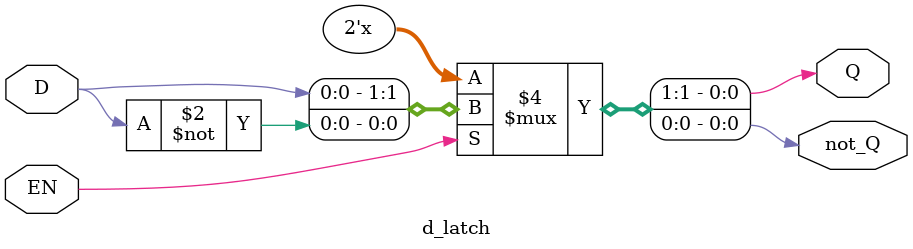
<source format=sv>

module d_latch(EN, D, Q, not_Q);
    input EN, D;
    output reg Q, not_Q;

    always @(EN or D) begin
        if (EN) begin
            {Q, not_Q} <= {D, ~D};
        end
        else begin
            {Q, not_Q} <= {Q, not_Q};
        end
    end 
endmodule

</source>
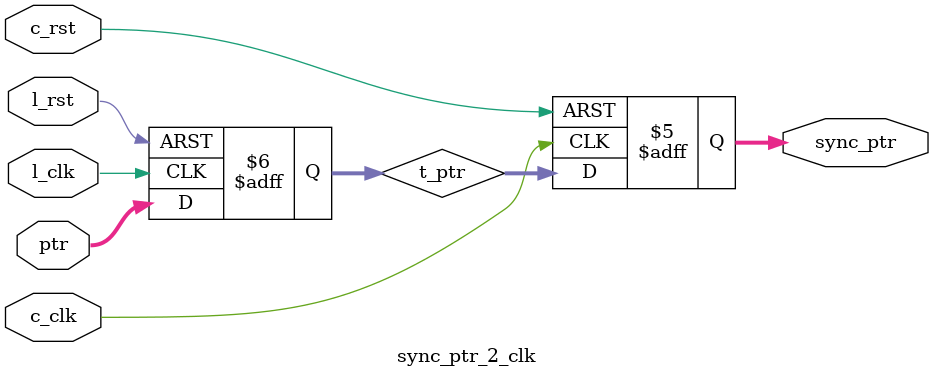
<source format=v>
module sync_ptr_2_clk #(parameter ASIZE=32)
                (output reg [ASIZE:0] sync_ptr,
                input [ASIZE:0] ptr,
                input l_clk, l_rst, c_clk, c_rst);

    reg [ASIZE:0] t_ptr;

    always @(posedge l_clk, negedge l_rst)
        if(!l_rst) t_ptr <= 0;
        else     t_ptr <= ptr;

    always @(posedge c_clk, negedge c_rst)
        if(!c_rst)  sync_ptr <= 0;
        else        sync_ptr <= t_ptr;

endmodule
</source>
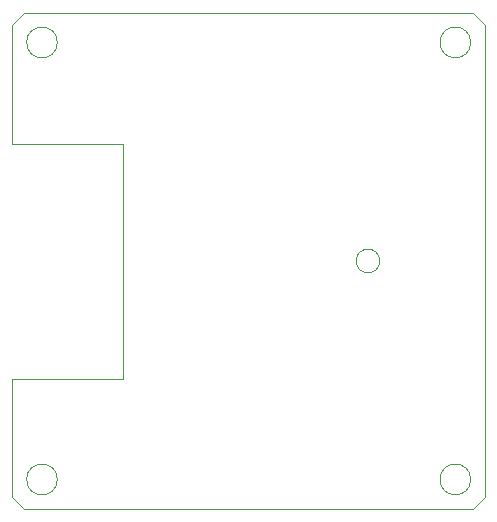
<source format=gm1>
G04 #@! TF.GenerationSoftware,KiCad,Pcbnew,7.0.7*
G04 #@! TF.CreationDate,2023-11-07T16:36:37+01:00*
G04 #@! TF.ProjectId,semkicker_intermediate_layer,73656d6b-6963-46b6-9572-5f696e746572,rev?*
G04 #@! TF.SameCoordinates,Original*
G04 #@! TF.FileFunction,Profile,NP*
%FSLAX46Y46*%
G04 Gerber Fmt 4.6, Leading zero omitted, Abs format (unit mm)*
G04 Created by KiCad (PCBNEW 7.0.7) date 2023-11-07 16:36:37*
%MOMM*%
%LPD*%
G01*
G04 APERTURE LIST*
G04 #@! TA.AperFunction,Profile*
%ADD10C,0.100000*%
G04 #@! TD*
G04 APERTURE END LIST*
D10*
X138750000Y-108250000D02*
X138750000Y-118250000D01*
X138750000Y-88350000D02*
X138750000Y-78250000D01*
X148150000Y-88350000D02*
X138750000Y-88350000D01*
X148150000Y-108250000D02*
X148150000Y-88350000D01*
X138750000Y-108250000D02*
X148150000Y-108250000D01*
X177750000Y-119250000D02*
X178750000Y-118250000D01*
X177550000Y-79750000D02*
G75*
G03*
X177550000Y-79750000I-1300000J0D01*
G01*
X169850000Y-98250000D02*
G75*
G03*
X169850000Y-98250000I-1000000J0D01*
G01*
X169850000Y-98250000D02*
G75*
G03*
X169850000Y-98250000I-1000000J0D01*
G01*
X178750000Y-118250000D02*
X178750000Y-78250000D01*
X177750000Y-77250000D02*
X139750000Y-77250000D01*
X139750000Y-77250000D02*
X138750000Y-78250000D01*
X142550000Y-116750000D02*
G75*
G03*
X142550000Y-116750000I-1300000J0D01*
G01*
X142550000Y-79750000D02*
G75*
G03*
X142550000Y-79750000I-1300000J0D01*
G01*
X139750000Y-119250000D02*
X138750000Y-118250000D01*
X178750000Y-78250000D02*
X177750000Y-77250000D01*
X177750000Y-119250000D02*
X139750000Y-119250000D01*
X177550000Y-116750000D02*
G75*
G03*
X177550000Y-116750000I-1300000J0D01*
G01*
M02*

</source>
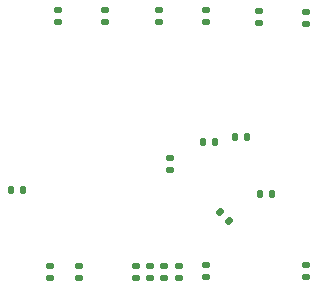
<source format=gbr>
%TF.GenerationSoftware,KiCad,Pcbnew,(6.0.0)*%
%TF.CreationDate,2022-08-21T23:10:39+12:00*%
%TF.ProjectId,TEST_FIXTURE,54455354-5f46-4495-9854-5552452e6b69,v1.0*%
%TF.SameCoordinates,Original*%
%TF.FileFunction,Paste,Top*%
%TF.FilePolarity,Positive*%
%FSLAX46Y46*%
G04 Gerber Fmt 4.6, Leading zero omitted, Abs format (unit mm)*
G04 Created by KiCad (PCBNEW (6.0.0)) date 2022-08-21 23:10:39*
%MOMM*%
%LPD*%
G01*
G04 APERTURE LIST*
G04 Aperture macros list*
%AMRoundRect*
0 Rectangle with rounded corners*
0 $1 Rounding radius*
0 $2 $3 $4 $5 $6 $7 $8 $9 X,Y pos of 4 corners*
0 Add a 4 corners polygon primitive as box body*
4,1,4,$2,$3,$4,$5,$6,$7,$8,$9,$2,$3,0*
0 Add four circle primitives for the rounded corners*
1,1,$1+$1,$2,$3*
1,1,$1+$1,$4,$5*
1,1,$1+$1,$6,$7*
1,1,$1+$1,$8,$9*
0 Add four rect primitives between the rounded corners*
20,1,$1+$1,$2,$3,$4,$5,0*
20,1,$1+$1,$4,$5,$6,$7,0*
20,1,$1+$1,$6,$7,$8,$9,0*
20,1,$1+$1,$8,$9,$2,$3,0*%
G04 Aperture macros list end*
%ADD10RoundRect,0.135000X-0.185000X0.135000X-0.185000X-0.135000X0.185000X-0.135000X0.185000X0.135000X0*%
%ADD11RoundRect,0.135000X0.185000X-0.135000X0.185000X0.135000X-0.185000X0.135000X-0.185000X-0.135000X0*%
%ADD12RoundRect,0.135000X0.135000X0.185000X-0.135000X0.185000X-0.135000X-0.185000X0.135000X-0.185000X0*%
%ADD13RoundRect,0.135000X-0.135000X-0.185000X0.135000X-0.185000X0.135000X0.185000X-0.135000X0.185000X0*%
%ADD14RoundRect,0.135000X0.226274X0.035355X0.035355X0.226274X-0.226274X-0.035355X-0.035355X-0.226274X0*%
G04 APERTURE END LIST*
D10*
%TO.C,R4*%
X198000000Y-138690000D03*
X198000000Y-139710000D03*
%TD*%
D11*
%TO.C,R8*%
X197300000Y-161410000D03*
X197300000Y-160390000D03*
%TD*%
%TO.C,R10*%
X199700000Y-161410000D03*
X199700000Y-160390000D03*
%TD*%
D10*
%TO.C,R3*%
X202000000Y-138690000D03*
X202000000Y-139710000D03*
%TD*%
%TO.C,R6*%
X189500000Y-138690000D03*
X189500000Y-139710000D03*
%TD*%
D11*
%TO.C,R7*%
X196100000Y-161410000D03*
X196100000Y-160390000D03*
%TD*%
D10*
%TO.C,R5*%
X193500000Y-138690000D03*
X193500000Y-139710000D03*
%TD*%
D11*
%TO.C,R9*%
X198500000Y-161410000D03*
X198500000Y-160390000D03*
%TD*%
%TO.C,R13*%
X202000000Y-161310000D03*
X202000000Y-160290000D03*
%TD*%
D12*
%TO.C,R18*%
X201790000Y-149900000D03*
X202810000Y-149900000D03*
%TD*%
D11*
%TO.C,R12*%
X188800000Y-161410000D03*
X188800000Y-160390000D03*
%TD*%
D13*
%TO.C,R15*%
X185490000Y-154000000D03*
X186510000Y-154000000D03*
%TD*%
D10*
%TO.C,R2*%
X206500000Y-138790000D03*
X206500000Y-139810000D03*
%TD*%
%TO.C,R1*%
X210500000Y-138890000D03*
X210500000Y-139910000D03*
%TD*%
%TO.C,R19*%
X199000000Y-152310000D03*
X199000000Y-151290000D03*
%TD*%
D14*
%TO.C,R16*%
X203239376Y-155839376D03*
X203960624Y-156560624D03*
%TD*%
D11*
%TO.C,R14*%
X210500000Y-161310000D03*
X210500000Y-160290000D03*
%TD*%
D12*
%TO.C,R20*%
X204490000Y-149500000D03*
X205510000Y-149500000D03*
%TD*%
%TO.C,R17*%
X206590000Y-154300000D03*
X207610000Y-154300000D03*
%TD*%
D11*
%TO.C,R11*%
X191300000Y-161410000D03*
X191300000Y-160390000D03*
%TD*%
M02*

</source>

**To-do item**
Copy exactly the lines from the one with "X210500000Y-139910000D03*" through the last line of the material, keeping both ends.

**Answer to the exercise**
X210500000Y-139910000D03*
%TD*%
%TO.C,R19*%
X199000000Y-152310000D03*
X199000000Y-151290000D03*
%TD*%
D14*
%TO.C,R16*%
X203239376Y-155839376D03*
X203960624Y-156560624D03*
%TD*%
D11*
%TO.C,R14*%
X210500000Y-161310000D03*
X210500000Y-160290000D03*
%TD*%
D12*
%TO.C,R20*%
X204490000Y-149500000D03*
X205510000Y-149500000D03*
%TD*%
%TO.C,R17*%
X206590000Y-154300000D03*
X207610000Y-154300000D03*
%TD*%
D11*
%TO.C,R11*%
X191300000Y-161410000D03*
X191300000Y-160390000D03*
%TD*%
M02*

</source>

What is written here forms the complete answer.